§ **What this task involves**
Could you write out the listing below exactly as it stands, leaving out the pictures?

§ **Records for the exercise**
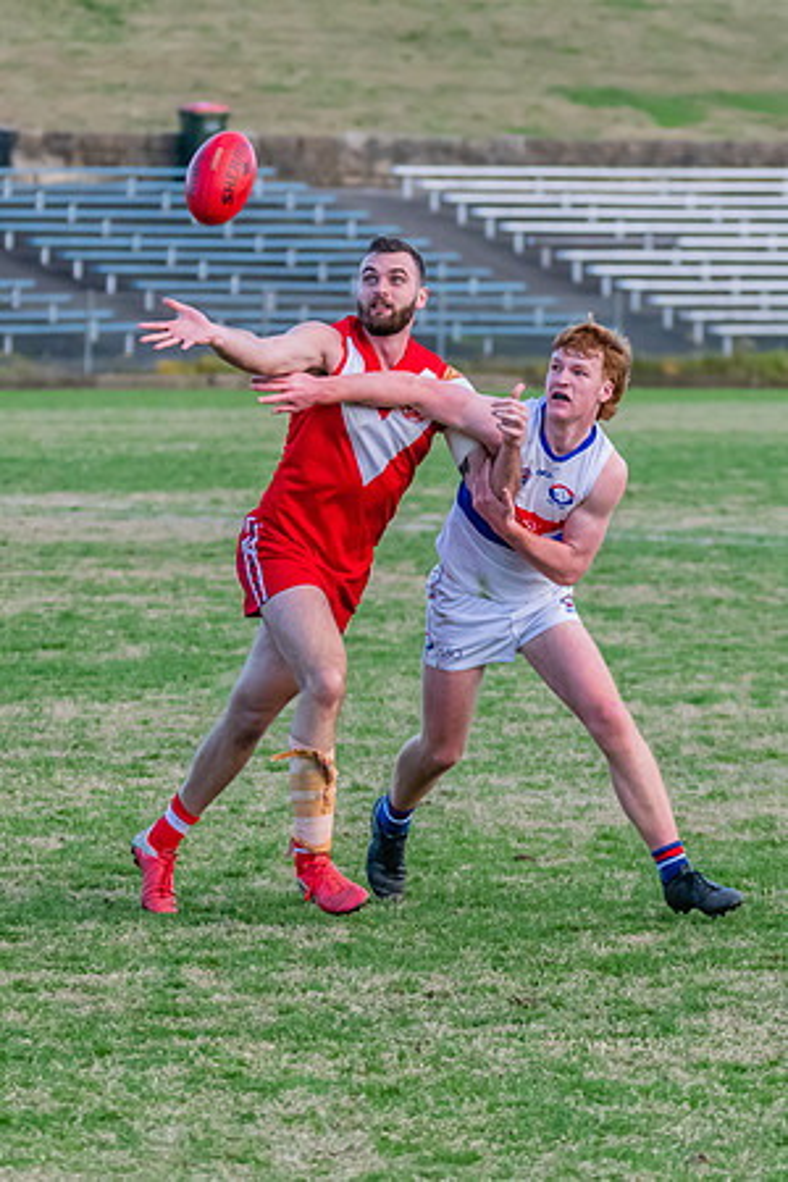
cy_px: 471
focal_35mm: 386
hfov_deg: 3.6
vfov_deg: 5.3
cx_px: 553
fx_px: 12672
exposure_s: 1/1600
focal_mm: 200
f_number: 5.3
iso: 2200
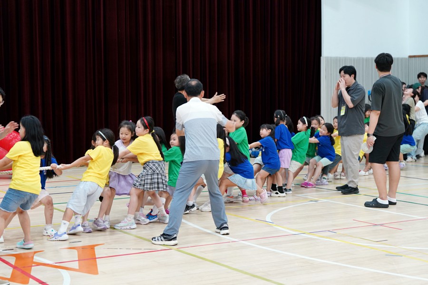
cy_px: 142
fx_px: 832
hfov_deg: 28.8
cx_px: 214
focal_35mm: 70
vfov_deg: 19.5
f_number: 3.2
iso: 1600
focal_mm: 70
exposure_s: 1/160
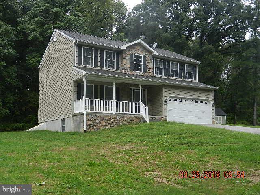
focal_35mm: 38
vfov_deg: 37.7
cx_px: 130
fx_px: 285
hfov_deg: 49.0
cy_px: 98
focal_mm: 6.9
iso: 160
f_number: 4
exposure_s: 1/100
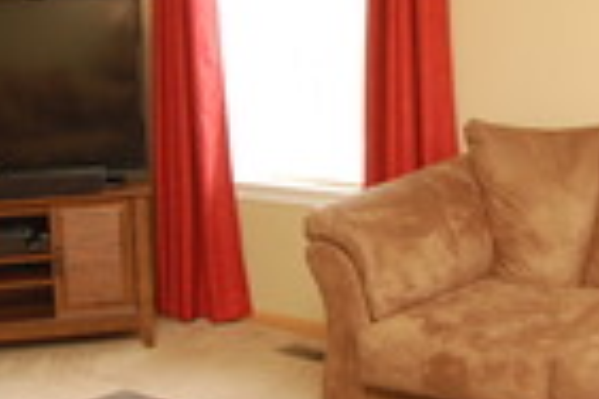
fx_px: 1131
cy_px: 68
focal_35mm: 68
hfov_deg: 29.5
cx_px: 395
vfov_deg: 19.8
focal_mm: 10
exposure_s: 1/60
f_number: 4
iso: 400
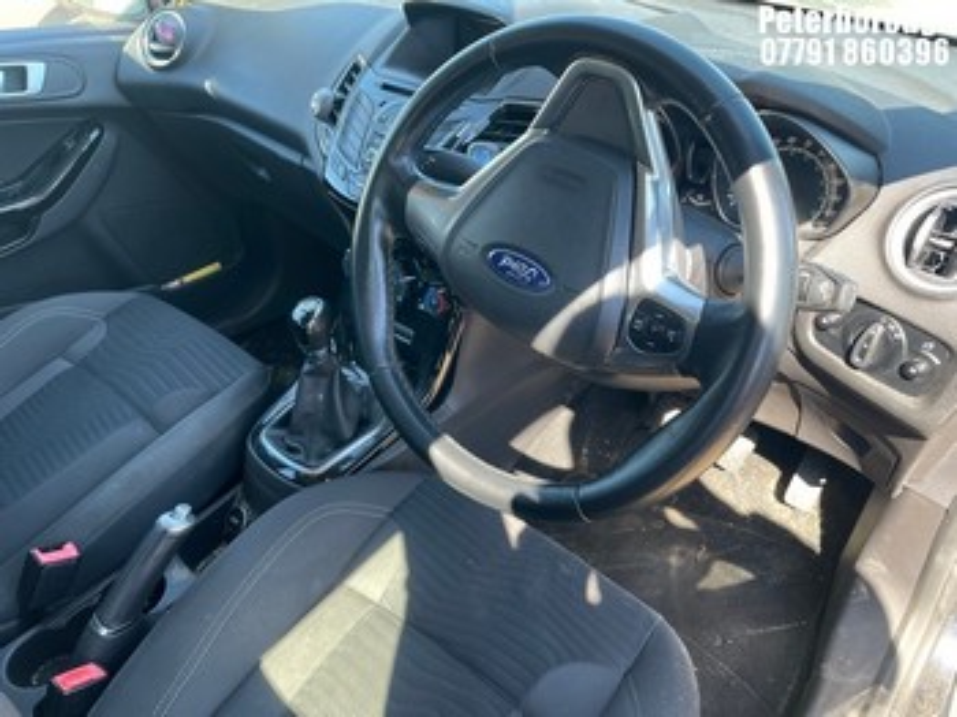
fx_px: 718
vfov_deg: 53.0
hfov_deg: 67.3
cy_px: 358
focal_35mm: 26
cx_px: 478
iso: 64
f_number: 1.6
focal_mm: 4.2
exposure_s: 1/121
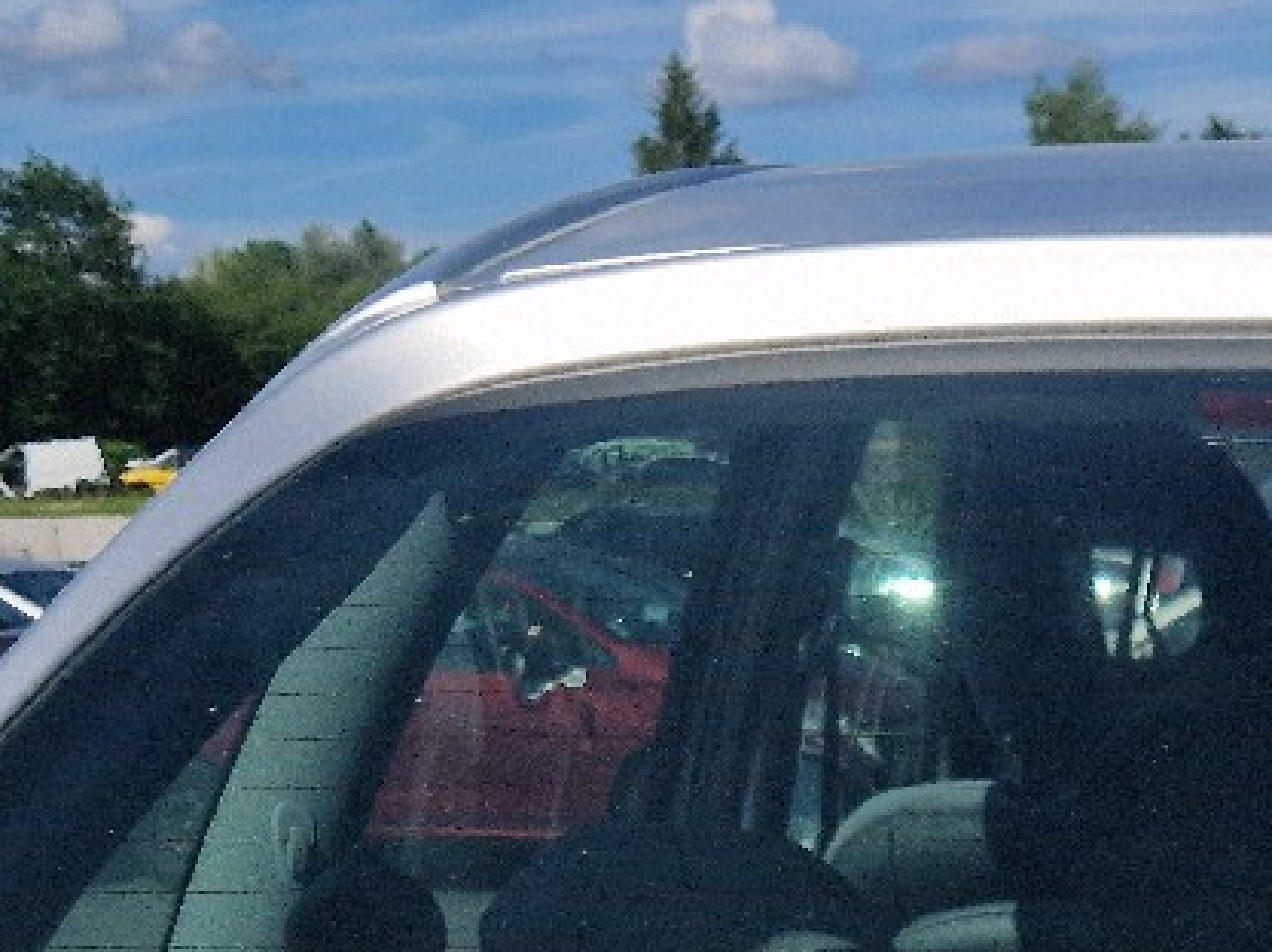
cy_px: 1901
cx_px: 1376
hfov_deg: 17.9
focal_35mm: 106
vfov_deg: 12.3
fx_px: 3892
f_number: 1.8
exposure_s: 1/5000
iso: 50
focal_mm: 5.4
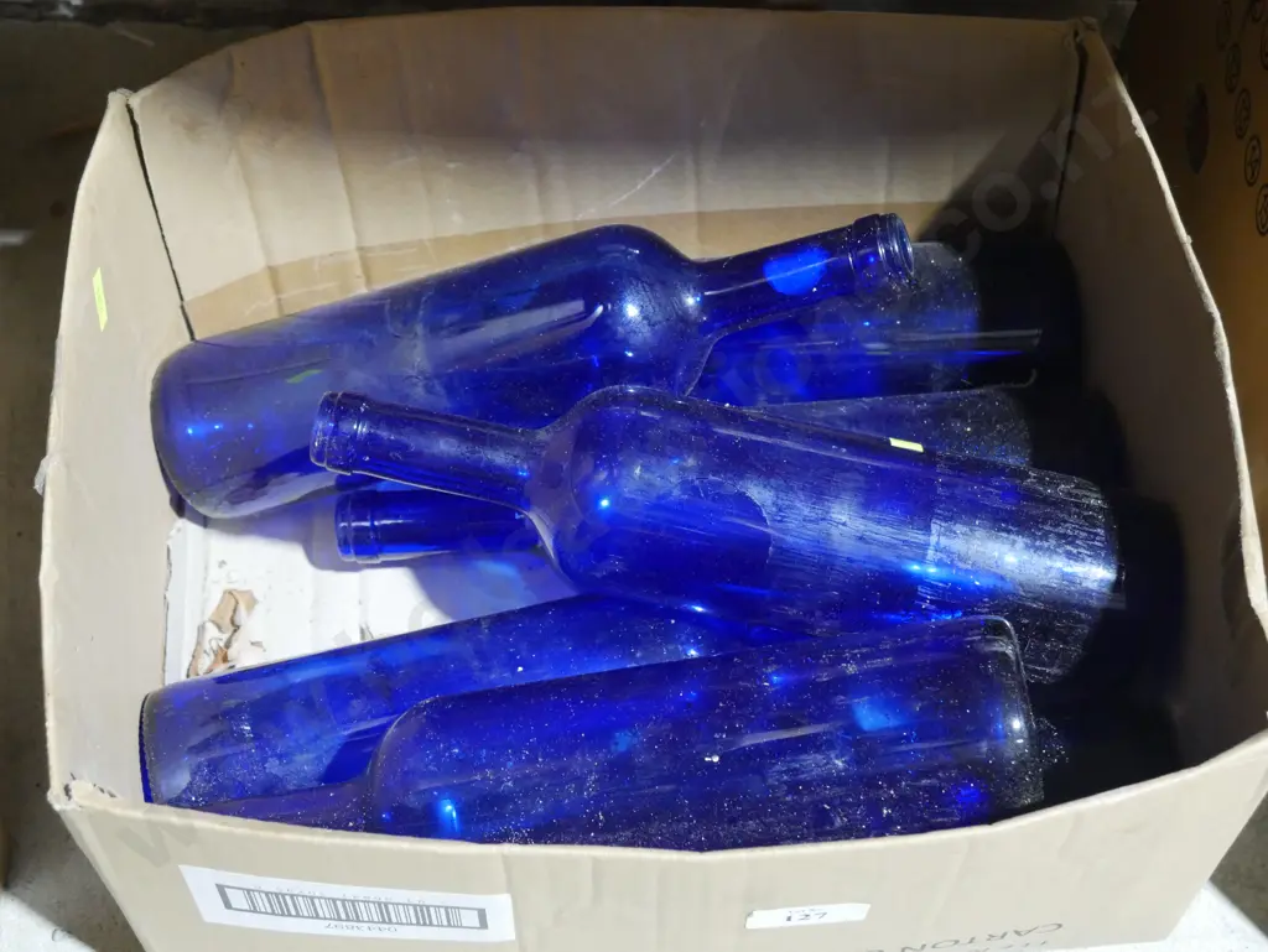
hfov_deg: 35.5
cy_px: 476
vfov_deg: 27.1
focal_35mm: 54
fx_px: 1979
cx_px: 634
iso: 3200
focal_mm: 27
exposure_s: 1/60
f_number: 5.3
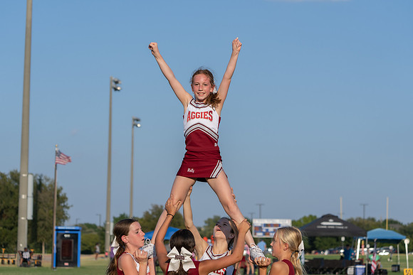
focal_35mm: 102
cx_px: 206
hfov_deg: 20.0
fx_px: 1171
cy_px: 138
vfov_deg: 13.4
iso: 160
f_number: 5.6
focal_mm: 100
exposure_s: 1/1250
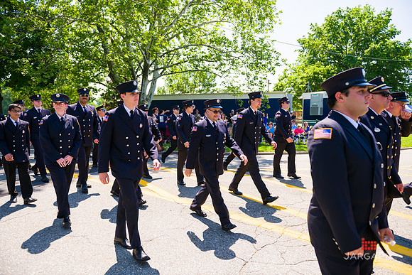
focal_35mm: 24
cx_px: 206
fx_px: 275
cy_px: 138
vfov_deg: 53.2
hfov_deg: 73.7
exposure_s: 1/1250
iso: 200
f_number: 5
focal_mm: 24
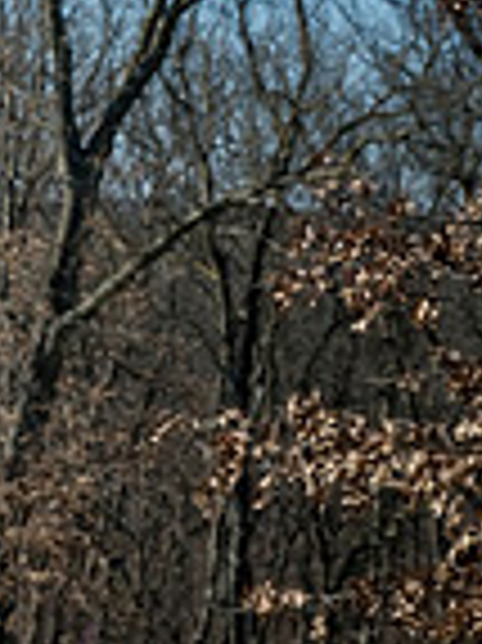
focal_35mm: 187
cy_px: 340
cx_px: -806
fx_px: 3477
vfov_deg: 10.6
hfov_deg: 7.3
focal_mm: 48
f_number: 10
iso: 400
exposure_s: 1/640
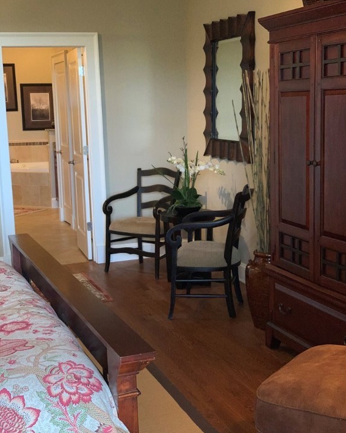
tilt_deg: -7.8
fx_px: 704
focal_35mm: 55
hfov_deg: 27.6
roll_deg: +1.5
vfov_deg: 34.2
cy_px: 216
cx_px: 173
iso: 64
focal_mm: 6
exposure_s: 1/60
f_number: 2.4
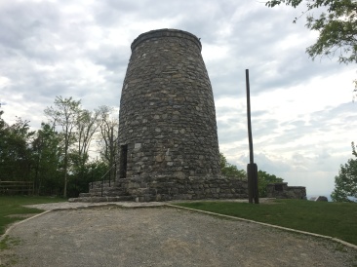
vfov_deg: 48.2
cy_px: 134
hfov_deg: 61.7
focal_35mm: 29
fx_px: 299
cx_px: 178
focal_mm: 4.15
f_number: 2.2
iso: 25
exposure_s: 1/801
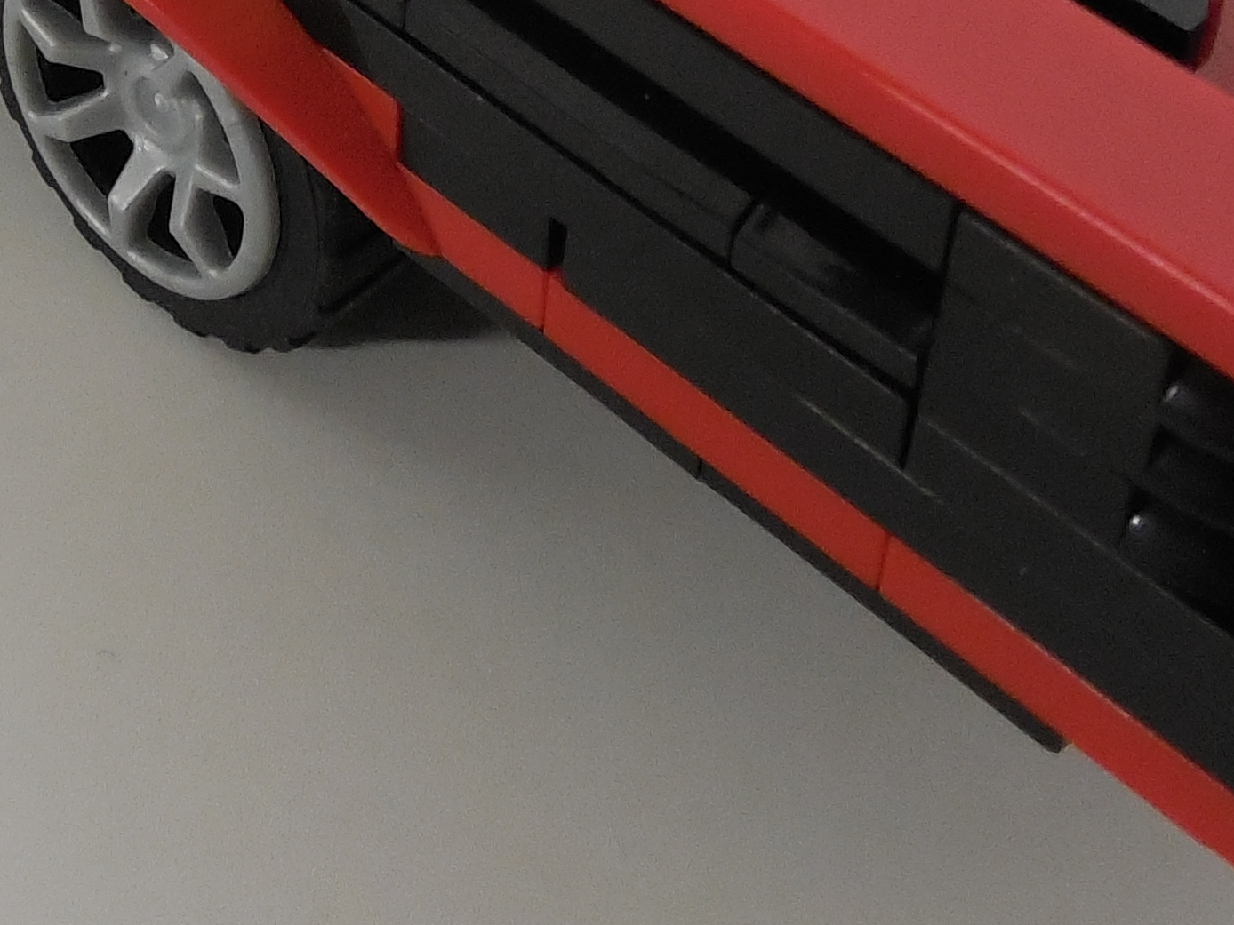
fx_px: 2959
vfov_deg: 16.2
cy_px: -480
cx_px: 289
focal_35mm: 83
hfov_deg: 23.3
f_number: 3.3
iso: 400
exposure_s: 1/13
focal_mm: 4.5
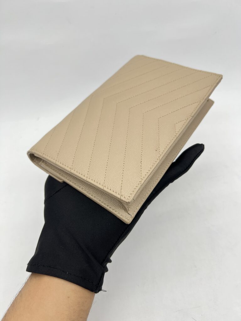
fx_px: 241
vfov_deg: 67.3
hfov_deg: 53.1
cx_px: 120
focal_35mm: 26
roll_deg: +3.5
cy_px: 160
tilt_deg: -44.4
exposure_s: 1/100
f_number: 1.5
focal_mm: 5.7
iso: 32
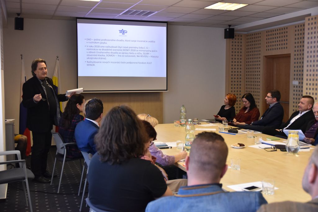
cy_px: 106
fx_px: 371
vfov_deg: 31.9
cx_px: 159
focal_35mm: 42
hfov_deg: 46.4
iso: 1000
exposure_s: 1/250
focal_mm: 28
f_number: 2.8
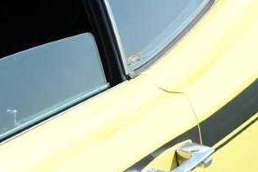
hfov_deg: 12.5
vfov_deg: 9.0
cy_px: 161
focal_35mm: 151
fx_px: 1081
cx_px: -198
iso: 125
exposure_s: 1/800
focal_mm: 14.3
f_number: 4
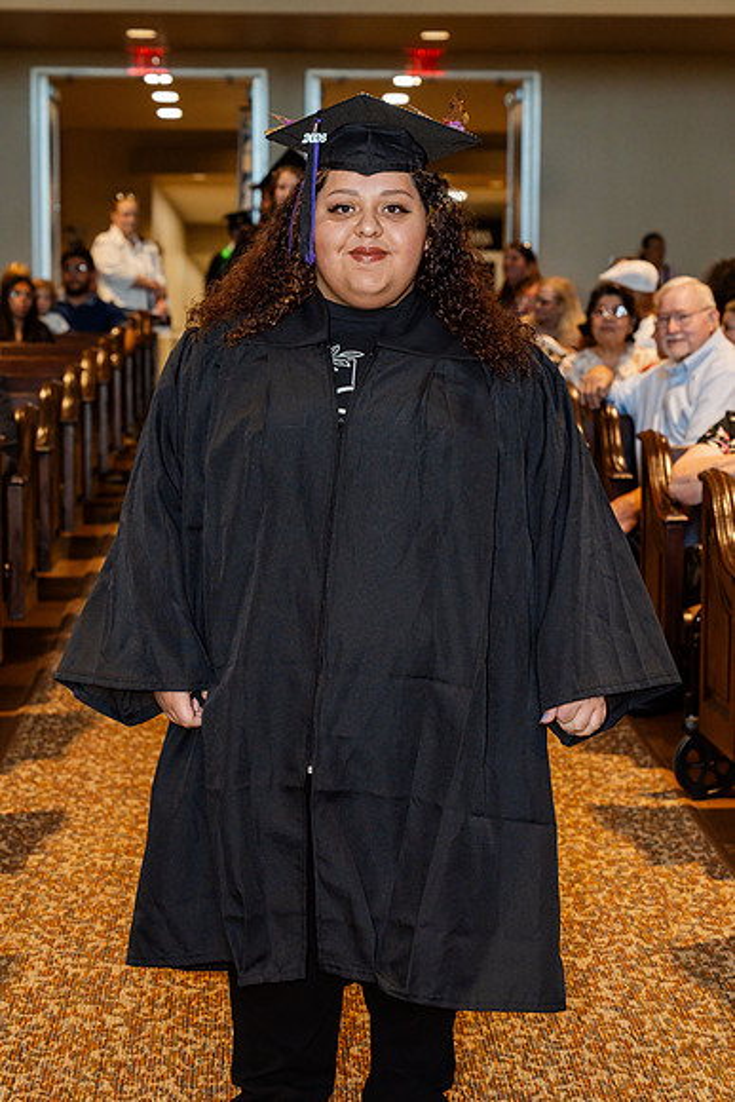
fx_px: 2142
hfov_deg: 19.5
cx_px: 368
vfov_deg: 28.8
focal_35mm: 70
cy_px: 551
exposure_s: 1/160
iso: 3200
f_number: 4.5
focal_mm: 70
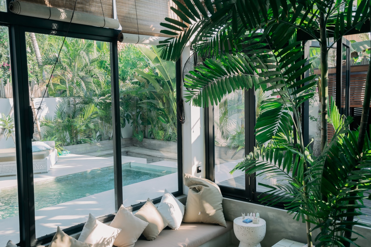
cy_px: 124
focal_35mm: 36
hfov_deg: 53.2
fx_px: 370
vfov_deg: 37.0
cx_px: 186
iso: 320
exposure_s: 1/200
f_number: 4
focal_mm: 35
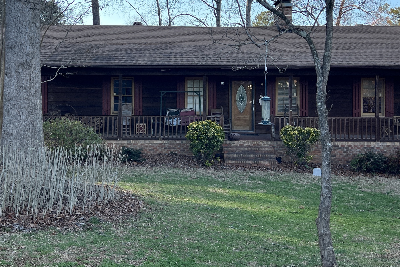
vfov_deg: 29.0
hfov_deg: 42.7
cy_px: 85
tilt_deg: -0.2
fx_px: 511
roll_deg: -0.2
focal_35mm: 46
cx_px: 183
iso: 50
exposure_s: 1/846
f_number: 1.5
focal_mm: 5.7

§ **Response to this task**
cy_px: 471
focal_35mm: 386
hfov_deg: 3.6
vfov_deg: 5.3
cx_px: 553
fx_px: 12672
exposure_s: 1/1600
focal_mm: 200
f_number: 5.3
iso: 2200
cy_px: 142
fx_px: 832
hfov_deg: 28.8
cx_px: 214
focal_35mm: 70
vfov_deg: 19.5
f_number: 3.2
iso: 1600
focal_mm: 70
exposure_s: 1/160
focal_35mm: 38
vfov_deg: 37.7
cx_px: 130
fx_px: 285
hfov_deg: 49.0
cy_px: 98
focal_mm: 6.9
iso: 160
f_number: 4
exposure_s: 1/100
fx_px: 1131
cy_px: 68
focal_35mm: 68
hfov_deg: 29.5
cx_px: 395
vfov_deg: 19.8
focal_mm: 10
exposure_s: 1/60
f_number: 4
iso: 400
fx_px: 718
vfov_deg: 53.0
hfov_deg: 67.3
cy_px: 358
focal_35mm: 26
cx_px: 478
iso: 64
f_number: 1.6
focal_mm: 4.2
exposure_s: 1/121
cy_px: 1901
cx_px: 1376
hfov_deg: 17.9
focal_35mm: 106
vfov_deg: 12.3
fx_px: 3892
f_number: 1.8
exposure_s: 1/5000
iso: 50
focal_mm: 5.4
hfov_deg: 35.5
cy_px: 476
vfov_deg: 27.1
focal_35mm: 54
fx_px: 1979
cx_px: 634
iso: 3200
focal_mm: 27
exposure_s: 1/60
f_number: 5.3
focal_35mm: 102
cx_px: 206
hfov_deg: 20.0
fx_px: 1171
cy_px: 138
vfov_deg: 13.4
iso: 160
f_number: 5.6
focal_mm: 100
exposure_s: 1/1250
focal_35mm: 24
cx_px: 206
fx_px: 275
cy_px: 138
vfov_deg: 53.2
hfov_deg: 73.7
exposure_s: 1/1250
iso: 200
f_number: 5
focal_mm: 24
focal_35mm: 187
cy_px: 340
cx_px: -806
fx_px: 3477
vfov_deg: 10.6
hfov_deg: 7.3
focal_mm: 48
f_number: 10
iso: 400
exposure_s: 1/640
tilt_deg: -7.8
fx_px: 704
focal_35mm: 55
hfov_deg: 27.6
roll_deg: +1.5
vfov_deg: 34.2
cy_px: 216
cx_px: 173
iso: 64
focal_mm: 6
exposure_s: 1/60
f_number: 2.4
vfov_deg: 48.2
cy_px: 134
hfov_deg: 61.7
focal_35mm: 29
fx_px: 299
cx_px: 178
focal_mm: 4.15
f_number: 2.2
iso: 25
exposure_s: 1/801
fx_px: 2959
vfov_deg: 16.2
cy_px: -480
cx_px: 289
focal_35mm: 83
hfov_deg: 23.3
f_number: 3.3
iso: 400
exposure_s: 1/13
focal_mm: 4.5
fx_px: 241
vfov_deg: 67.3
hfov_deg: 53.1
cx_px: 120
focal_35mm: 26
roll_deg: +3.5
cy_px: 160
tilt_deg: -44.4
exposure_s: 1/100
f_number: 1.5
focal_mm: 5.7
iso: 32
cy_px: 106
fx_px: 371
vfov_deg: 31.9
cx_px: 159
focal_35mm: 42
hfov_deg: 46.4
iso: 1000
exposure_s: 1/250
focal_mm: 28
f_number: 2.8
hfov_deg: 12.5
vfov_deg: 9.0
cy_px: 161
focal_35mm: 151
fx_px: 1081
cx_px: -198
iso: 125
exposure_s: 1/800
focal_mm: 14.3
f_number: 4
fx_px: 2142
hfov_deg: 19.5
cx_px: 368
vfov_deg: 28.8
focal_35mm: 70
cy_px: 551
exposure_s: 1/160
iso: 3200
f_number: 4.5
focal_mm: 70
cy_px: 124
focal_35mm: 36
hfov_deg: 53.2
fx_px: 370
vfov_deg: 37.0
cx_px: 186
iso: 320
exposure_s: 1/200
f_number: 4
focal_mm: 35
vfov_deg: 29.0
hfov_deg: 42.7
cy_px: 85
tilt_deg: -0.2
fx_px: 511
roll_deg: -0.2
focal_35mm: 46
cx_px: 183
iso: 50
exposure_s: 1/846
f_number: 1.5
focal_mm: 5.7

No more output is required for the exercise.